Along with her husband, Sean, and some family friends and relatives, she planned to watch the game on the fish house TV with a good supply of beer, chili and optimism.
Wearing a Thielen jersey and a horned hat, Murtagh showed off her homemade towels, bearing slogans such as “Bring It Home” and “Kings of the North.” Even Pork Chop, her ancient pit bull, wore a Vikings bandanna.
“We’re gonna do it!” she shouted. “It’s Purple Reign and Let’s Skol Crazy!” Yet by the middle of the third quarter, with the Vikings down 31-7, they had turned the game off.
“We thought maybe we were bad luck,” said Tanya Church, Murtagh’s niece.
Optimism, early on
At Zorbaz, the bar was filled with fans in Vikings gear, and they were in lively spirits as the kickoff drew near.
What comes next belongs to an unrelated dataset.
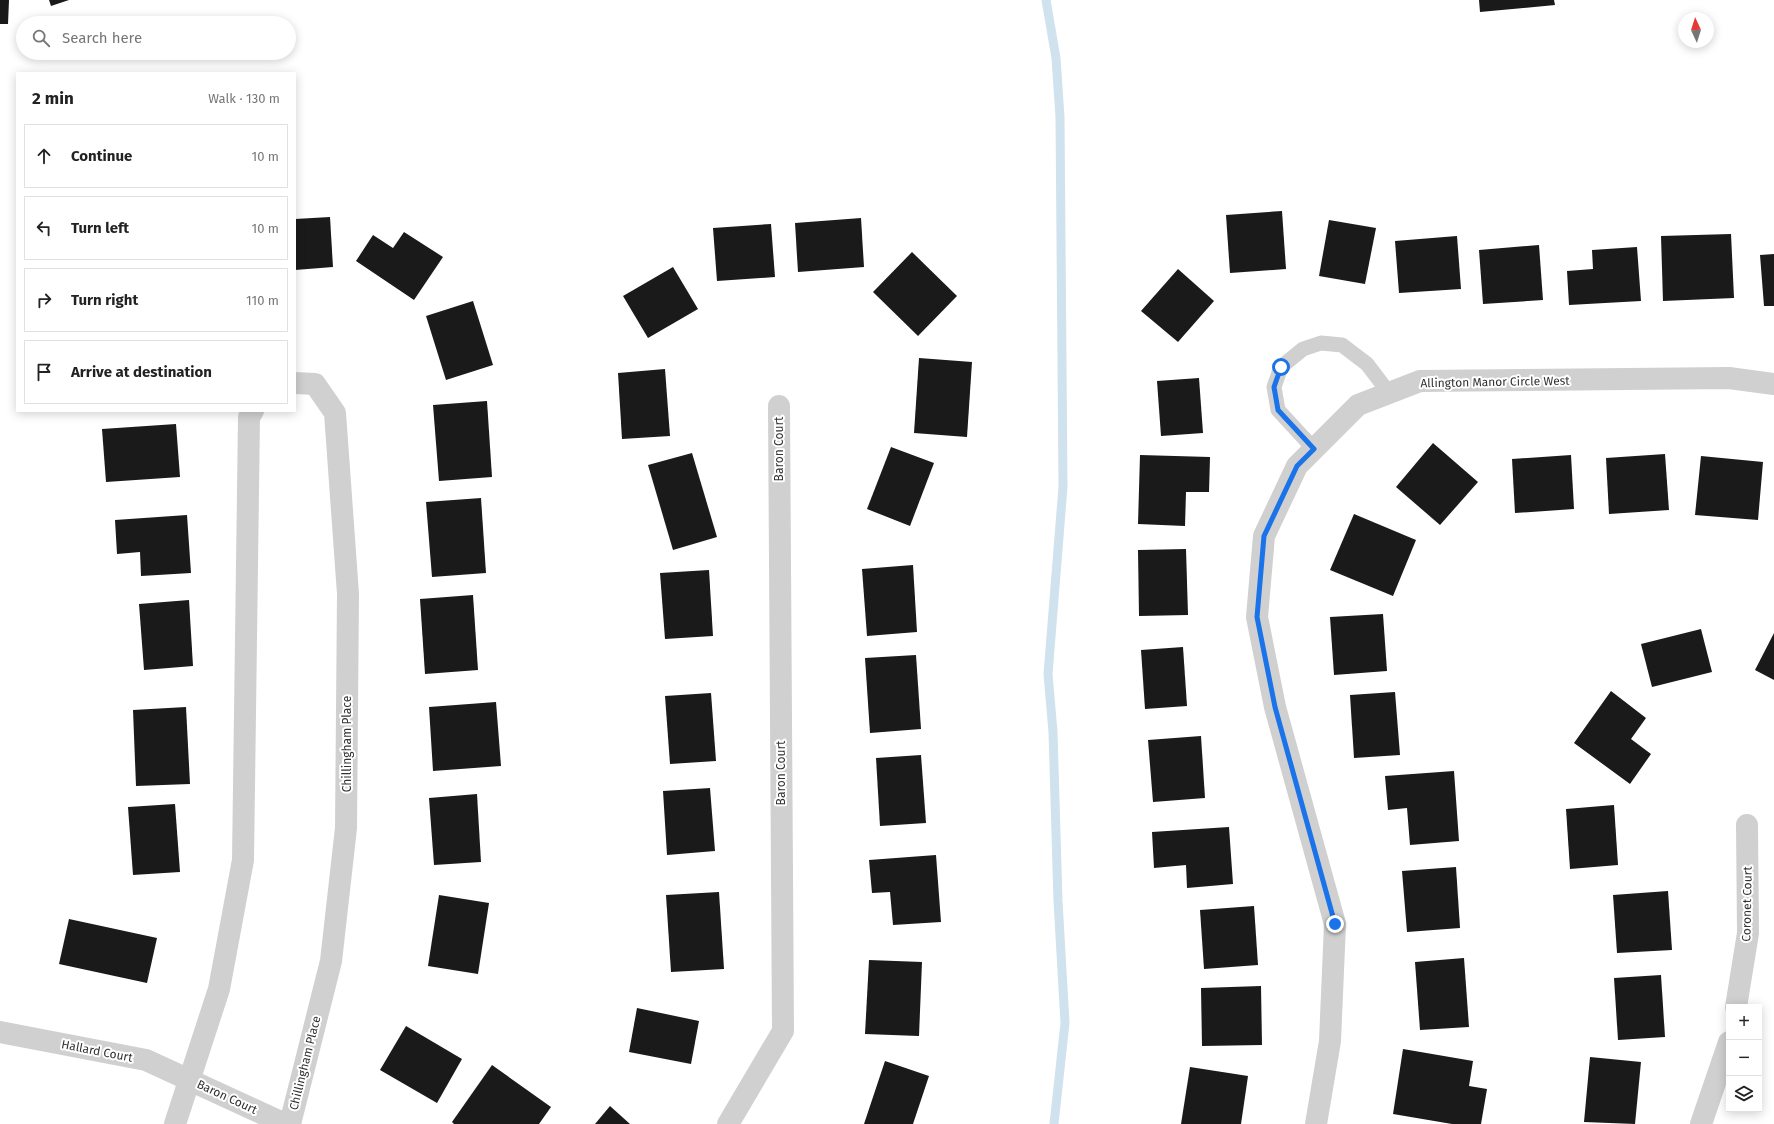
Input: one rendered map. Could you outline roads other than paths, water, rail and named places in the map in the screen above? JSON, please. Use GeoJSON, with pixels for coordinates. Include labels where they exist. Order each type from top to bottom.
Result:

Brothers Juan and Victor Meza, 11 and 9 years old, wore matching Thielen jerseys. Both brothers play wide receiver in youth football, and Thielen is their idol.
“He’s my inspiration to play football,” said Juan. “Same here,” piped up Victor.
Now, Kennedy and many people in these parts will shift their allegiance to Philadelphia, because of another star player from the region, injured Eagles quarterback Carson Wentz.
“We’re going to have to root for the Eagles in our house!” Kennedy moaned.
Staff photographer Jeff Wheeler contributed to this report.